S. Vicente, S. João, Santa Maria e S. Tiago são as quatro paróquias antigas em que se dividia Bragança ao tempo das Inquirições de D. Afonso III. S. Vicente era da apresentação real, mas D. Sancho I cedeu desse direito em favor do concelho.
Extinguindo-se a paróquia por falta de moradores, ficou reduzida a um benefício simples com obrigação de duas missas semanais. Em acto de visitação, o bispo de Miranda D. António Pinheiro mandou demolir o corpo da igreja por ameaçar ruína, e como a confraria de Santa Cruz se obrigava a reedificá-la, caso lhe fizessem doação dela, assim lho outorgou o mesmo prelado por escritura de 6 de Setembro de 1569, confirmada pela Nunciatura a 12 de Março de 1571 (546), podendo esta receber todas as esmolas, legados pios, etc., que lhe fossem deixados, e os beneficiados apenas as ofertadas com a expressa declaração a S. Vicente ou Santo Ildefonso, devendo haver sacrário para administração do Viático aos enfermos.
Esta confraria de Santa Cruz teve o piedoso exercício de enterrar os mortos antes da erecção das Misericórdias e estava erecta na antiga capela de Santa Catarina, depois encorporada na igreja de S. Francisco(547). Arruinando-se esta pelos anos de 1641 e suscitando-se dúvidas acerca da sua reedificação, os mesários, valendo-se da concessão do bispo Pinheiro, de que até aí ainda não usaram, transferiram-na para a igreja de S.Vicente.

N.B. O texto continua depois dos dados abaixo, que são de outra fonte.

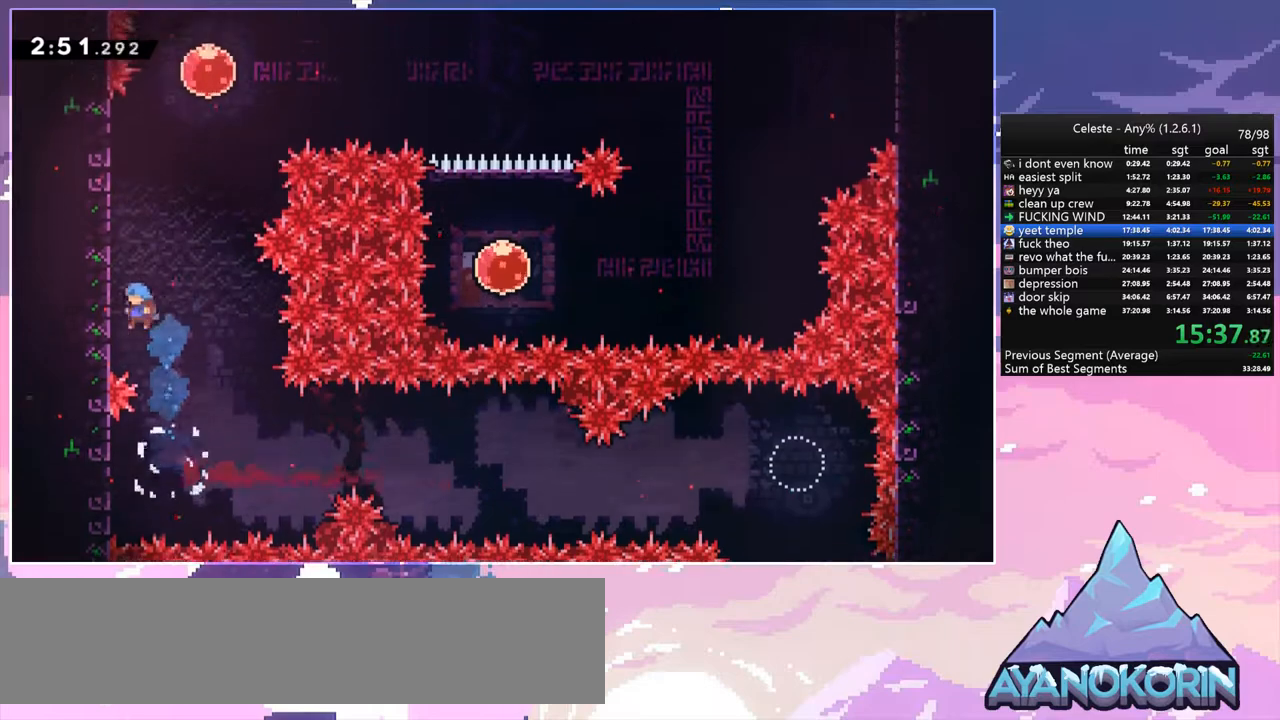
{"keys": ["grab", "jump", "left", "up"], "events": [[200, "space", "up"], [250, "jump", "down"], [333, "jump", "up"], [333, "space", "down"], [383, "jump", "down"], [483, "space", "up"]]}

«O bispo D. Antonio Pinheiro reformou esta confraria com Estatutos, e quasi a fundou de novo como consta do livro antigo da mesma e provisões juntas e lhe deve esta cidade a memoria, tanto da conservação da confraria, como deste templo, pela doação que lhe fez» (548).

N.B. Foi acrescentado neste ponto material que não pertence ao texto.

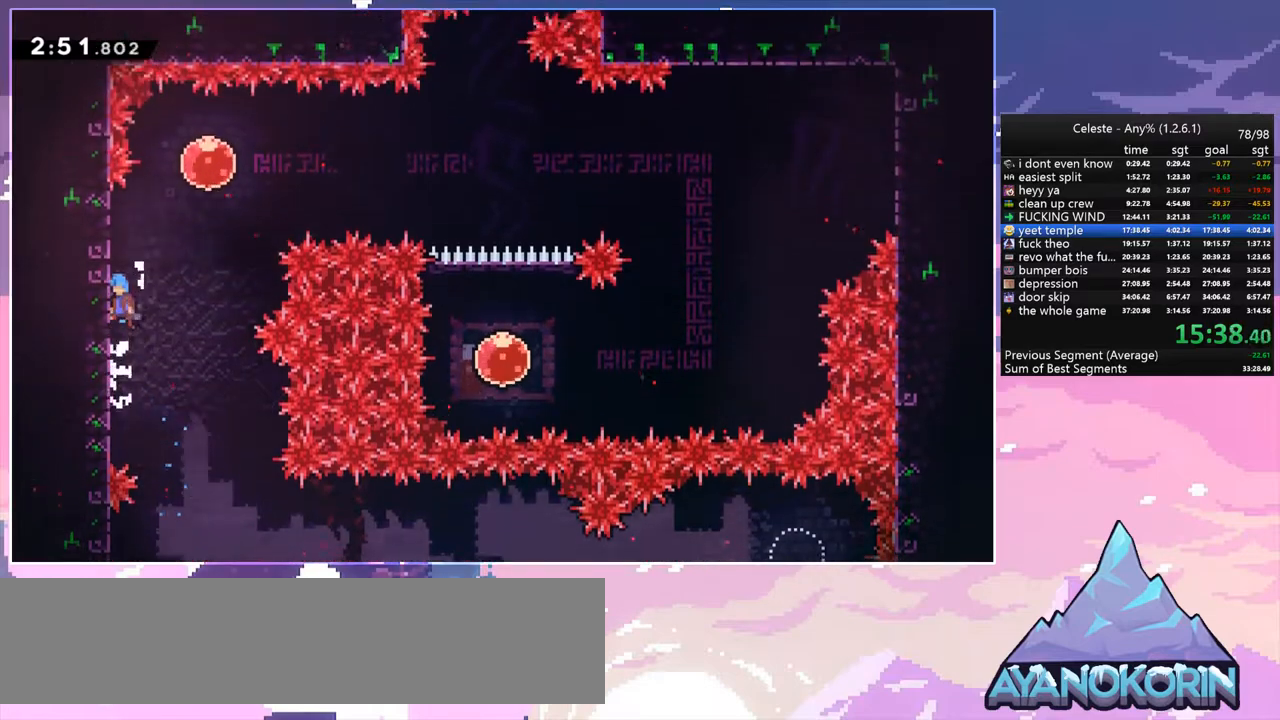
{"keys": ["right", "space", "up"], "events": [[217, "jump", "up"], [450, "left", "up"], [500, "grab", "up"], [500, "right", "down"], [500, "space", "down"]]}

Estes Estatutos vigoraram até Agosto de 1754, data daqueles por que agora se rege.
O actual templo foi reedificado pouco depois de 1683, por neste ano se ter arruinado o antigo, devido a cair sobre ele a alta e forte torre «como a das muralhas antigas» que tinha.
Venera-se nesta igreja a imagem chamada Santo Cristo, de extraordinária devoção entre os crentes. É antiquíssima e já veio da capela de Santa Catarina.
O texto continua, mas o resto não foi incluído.